Nina turned her back on the Wellmother’s screams.
“Go!” commanded Nina as she clambered into the back of the wagon. The time for subtlety had passed. They burst through the eastern entrance and onto the road. When Nina turned to look, she expected to see the guards raising their rifles to fire at them. Instead, she saw two bloodied bodies in the snow and a trail of pawprints leading into the trees.
Trassel. Her mind said she was a fool to think so, but her heart knew better. Now she understood why he’d never taken the food she’d left out. Matthias’ wolf liked to hunt his prey. From somewhere up the mountain, she heard a long, mournful howl, and then a chorus of replies echoing over the valley. The gray wolves he had saved? Maybe Trassel would have to stay alone no longer. Maybe he’d finally said his goodbyes too.
Leoni was staring at Nina as they sped away from the factory. She had a baby clutched in her arms.
“Remind me to never make you mad, Zenik,” she said over the rattling of the cart wheels.
Nina shrugged. “Just don’t do it by a graveyard.” “What’s happening?” asked one of the girls drowsily.
“Nothing,” said Nina. “Close your eyes. Rest. You’ll get another dose soon.”
A moment later, the air filled with the clamor of bells. Someone at the factory had sounded the alarm. There was no way they were going to make it through the checkpoint, but they couldn’t stop now.
They careened down the hill. Brum lay beneath a blanket, his body rolling this way and that as the cart jounced over a ditch.
Nina leaned forward and pulled on Hanne’s jacket to get her attention. “Slow down!” she shouted. “We can’t look like we’re running.” Hanne pulled back on the reins and glanced over her shoulder at Nina.

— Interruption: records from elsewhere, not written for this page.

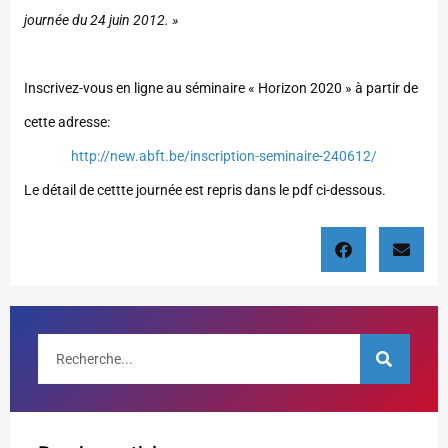
journée du 24 juin 2012. »
Inscrivez-vous en ligne au séminaire « Horizon 2020 » à partir de
cette adresse:
http://new.abft.be/inscription-seminaire-240612/
Le détail de cettte journée est repris dans le pdf ci-dessous.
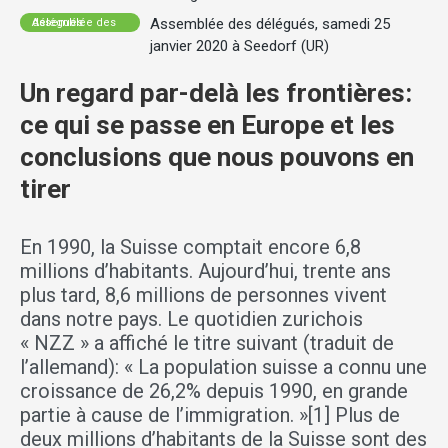
Assemblée des délégués, samedi 25
Assemblée des délégués
janvier 2020 à Seedorf (UR)
Un regard par-delà les frontières:
ce qui se passe en Europe et les
conclusions que nous pouvons en
tirer
En 1990, la Suisse comptait encore 6,8
millions d’habitants. Aujourd’hui, trente ans
plus tard, 8,6 millions de personnes vivent
dans notre pays. Le quotidien zurichois
« NZZ » a affiché le titre suivant (traduit de
l’allemand): « La population suisse a connu une
croissance de 26,2% depuis 1990, en grande
partie à cause de l’immigration. »[1] Plus de
deux millions d’habitants de la Suisse sont des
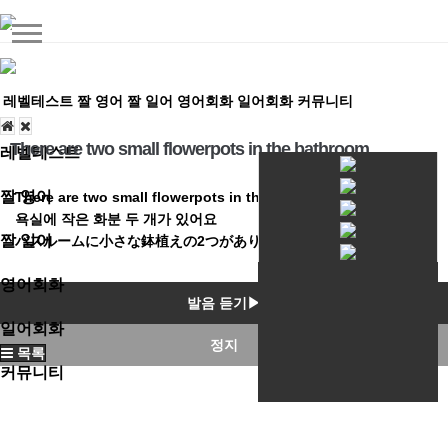
레벨테스트
짤 영어
짤 일어
영어회화
일어회화
커뮤니티
There are two small flowerpots in the bathroom
레벨테스트
짤 영어
There are two small flowerpots in the bathroom
욕실에 작은 화분 두 개가 있어요
짤 일어
バスルームに小さな鉢植えの2つがあります。
영어회화
발음 듣기▶
일어회화
정지
목록
커뮤니티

“What are you?” She didn’t sound scared, just angry.
“Nothing good,” said Nina, and sank back to her seat in the wagon.
Explanations and apologies would have to wait.
The wagon slowed and she peered through the slats. They were coming up on the checkpoint. She had known the timing had to be right, and now—
“Halt!”
The wagon rolled to a stop. Through the slats, Nina saw a group of Fjerdan soldiers, rifles at the ready. Behind them, a little farther down the hill, a long line of men and boys were headed to the fishery to work. They carried their lunch pails and chatted in easy conversation, barely sparing a glance for the guards or the wagon.
“We are operating under orders from Commander Brum,” said Hanne gruffly. “Let us through!”
“You will stand down or you will be shot.” “We’re transporting—”
“Commander Brum came through here nearly an hour ago. He said no one was to pass without his direct say-so.” He turned to another guard and said, “Send someone up to the factory to find out what’s going on.”
Then he disappeared from view. A moment later, the doors to the cart swung open.
“Djel in all his glory,” the soldier said as the early-morning light fell on the women packed into the wagon. “Seize the drivers! And get these prisoners back up the mountain.”
The baby in Leoni’s arms began to wail.